Читаем Вацлав Нижинский. Воспоминания полностью

Дягилев видел, что Фокин находится не в лучшем настроении, и также понимал, что часть фокинского раздражения направлена против Нижинского. Сергей Павлович, великий дипломат, легко мог бы попытаться объяснить, что происходит, и создать атмосферу дружелюбия. Но у него было в характере много странностей. Он никогда не хотел, чтобы его сотрудники чувствовали себя спокойно. Напротив, если между ними возникало какое-то недоброе чувство, Дягилев пытался его усилить. Он хотел слепого подчинения и верности себе, и никому другому, а если бы все остальные ненавидели друг друга, эта ненависть великолепно бы вписалась в его схему. Если бы основные творцы в Русском балете однажды стали друзьями, они могли бы посчитать, что Сергей Павлович им больше не нужен. Фокин приобрел слишком много власти. Дягилеву это никогда не нравилось, и в течение всей своей карьеры в артистическом мире он сразу старался сбросить вниз артиста, который поднимался слишком высоко. Править артистами должен был только один человек — Сергей Павлович Дягилев. Да, разумеется, ему было интересно продвигать нового балетмейстера и содействовать рождению новой школы хореографии, но за этим все время крылась и другая причина, побуждавшая его действовать. Он создал Бакста и ради него бросил Рериха и Бенуа. Он возвысил Стравинского и стравливал его с Прокофьевым. Он сделал известным Масина и заменил его на Долина, Лифаря и других. И Бакста он так же бросил ради Ларионова.

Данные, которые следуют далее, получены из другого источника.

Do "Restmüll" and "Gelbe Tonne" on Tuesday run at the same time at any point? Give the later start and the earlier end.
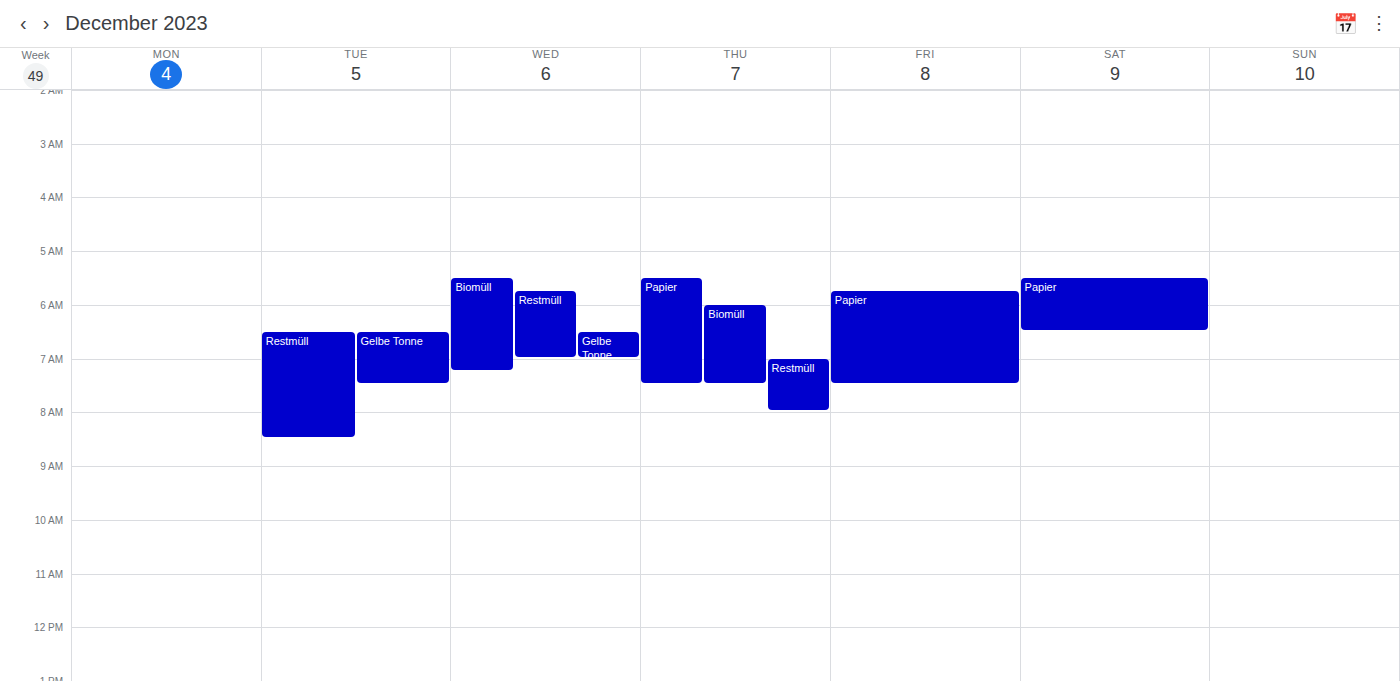
"Gelbe Tonne" runs 6:30 AM to 7:30 AM, inside "Restmüll" -- they overlap.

Дягилев не удерживал своих артистов при себе, а давал возможности им всем. Открыв артиста и вырастив его, он выбрасывал его, как изношенную перчатку. За те двадцать лет, что Дягилев царствовал над труппой, в ней раз за разом какой-нибудь один танцовщик, один балетмейстер, один композитор, один художник занимал место на вершине, а потом уходил. Ни разу причиной ухода не было то, что кто-то из них пережил свой талант или что его искусство устарело — причины, которыми Сергей Павлович всегда объяснял публике, почему кто-то впал у него в немилость. Стравинский, Бенуа и Фокин остаются великими мастерами. Каждый из тех артистов, которые в прошлом сотрудничали с Сергеем Павловичем или были им открыты, мог бы продолжать работать для славы и развития Русского балета. Но, к несчастью, великий созидатель Дягилев был и сильнейшим разрушителем. Успех Русского балета все возрастал, и с тех пор, как артисты балета ушли из Мариинского театра, Сергей Павлович начал терять голову. У него началась мания величия. Он любил называть свою труппу Русский балет Дягилева. Вначале он играл этой мыслью, а потом сам начал верить, что он — создатель Русского балета. Он забыл, что его танцовщицы и танцовщики были артистами Мариинского театра и выпускниками Императорской школы. Он забыл, что его гвардия театральных художников, его композиторы, его хореографы были порождениями России и ее искусства и имели за плечами многовековую традицию. Дягилев, гениальный открыватель и организатор, думал, будто он, как Бог, создал каждого артиста своей труппы по своему образу и подобию. В то время мало кто из артистов чувствовал это. Нижинский начал это замечать, и Бенуа, который очень хорошо знал Сергея Павловича, тоже должен был заметить. Позже каждому пришлось открыть для себя эту черту характера Сергея Павловича, и она во многих отношениях стала причиной крушения Русского балета в последующие годы, когда он действительно стал Русским балетом Сергея Дягилева.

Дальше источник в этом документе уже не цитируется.